## [Task instructions]
Leave the pictures out and print every record below exactly as it stands.

————

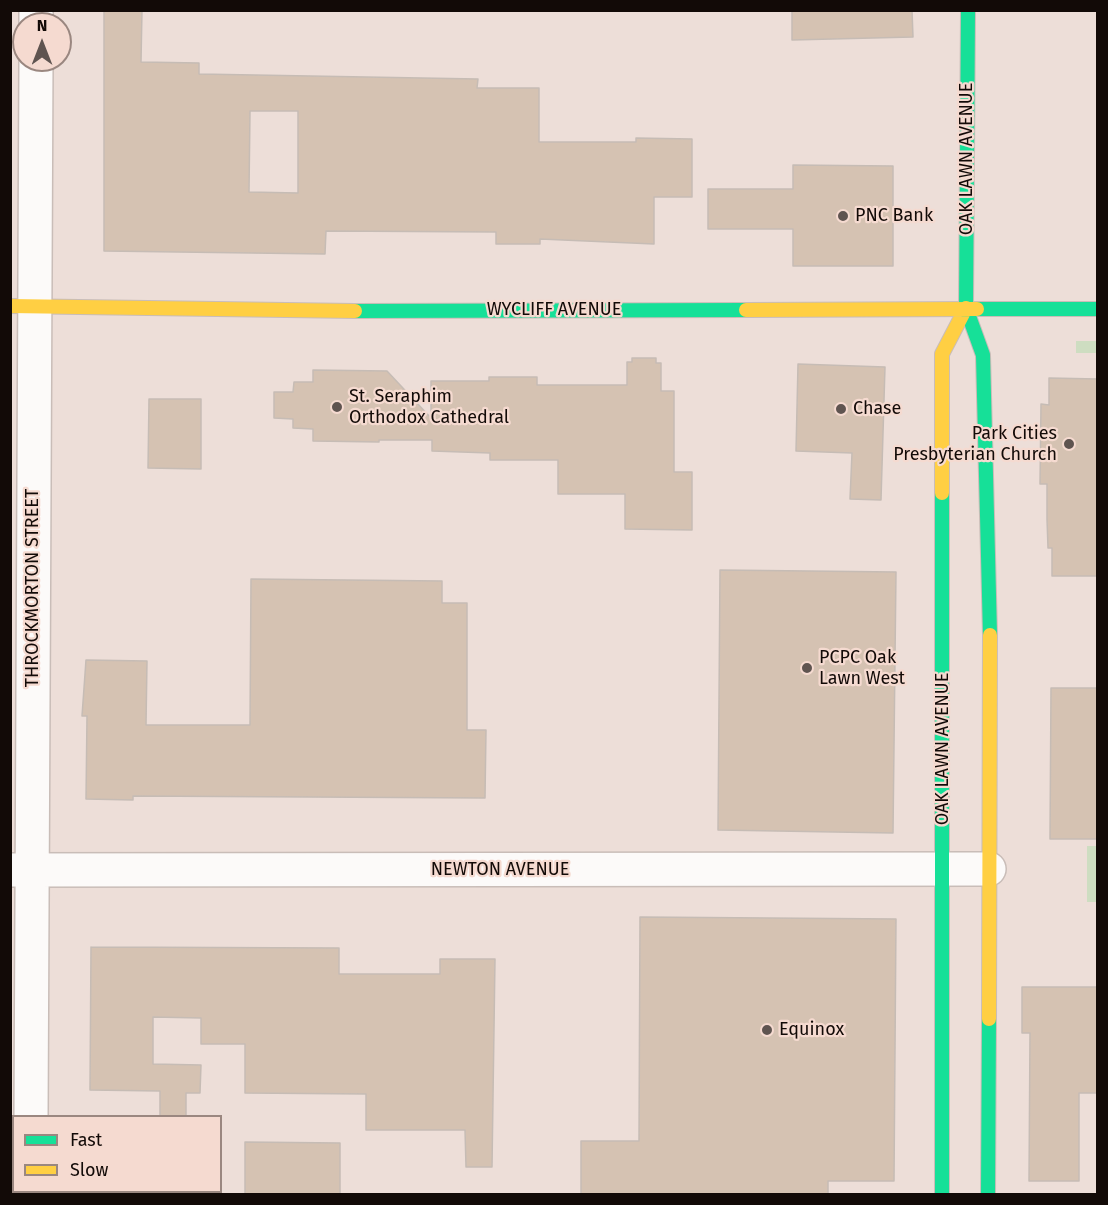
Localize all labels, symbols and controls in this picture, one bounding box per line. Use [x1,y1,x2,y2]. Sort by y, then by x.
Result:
north arrow [12,12,72,72]
text: N [37,16,47,35]
street label: OAK LAWN AVENUE [956,83,978,235]
place label: PNC Bank [855,205,933,227]
marker: PNC Bank [836,209,850,223]
street label: WYCLIFF AVENUE [487,299,621,321]
place label: St. Seraphim Orthodox Cathedral [349,386,509,428]
place label: Chase [853,398,901,420]
marker: St. Seraphim Orthodox Cathedral [330,400,344,414]
marker: Chase [834,402,848,416]
place label: Park Cities Presbyterian Church [893,423,1057,466]
marker: Park Cities Presbyterian Church [1062,437,1076,451]
street label: THROCKMORTON STREET [22,489,44,687]
place label: PCPC Oak Lawn West [819,647,905,690]
marker: PCPC Oak Lawn West [800,661,814,675]
street label: OAK LAWN AVENUE [932,673,954,825]
street label: NEWTON AVENUE [431,859,569,881]
place label: Equinox [779,1019,844,1041]
marker: Equinox [760,1023,774,1037]
legend [12,1115,222,1193]
text: Fast [70,1129,102,1151]
text: Slow [70,1159,108,1181]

————

## [Task answer]
Localize all labels, symbols and controls in this picture, one bounding box per line. Use [x1,y1,x2,y2]. Sort by y, then by x.
Result:
north arrow [12,12,72,72]
text: N [37,16,47,35]
street label: OAK LAWN AVENUE [956,83,978,235]
place label: PNC Bank [855,205,933,227]
marker: PNC Bank [836,209,850,223]
street label: WYCLIFF AVENUE [487,299,621,321]
place label: St. Seraphim Orthodox Cathedral [349,386,509,428]
place label: Chase [853,398,901,420]
marker: St. Seraphim Orthodox Cathedral [330,400,344,414]
marker: Chase [834,402,848,416]
place label: Park Cities Presbyterian Church [893,423,1057,466]
marker: Park Cities Presbyterian Church [1062,437,1076,451]
street label: THROCKMORTON STREET [22,489,44,687]
place label: PCPC Oak Lawn West [819,647,905,690]
marker: PCPC Oak Lawn West [800,661,814,675]
street label: OAK LAWN AVENUE [932,673,954,825]
street label: NEWTON AVENUE [431,859,569,881]
place label: Equinox [779,1019,844,1041]
marker: Equinox [760,1023,774,1037]
legend [12,1115,222,1193]
text: Fast [70,1129,102,1151]
text: Slow [70,1159,108,1181]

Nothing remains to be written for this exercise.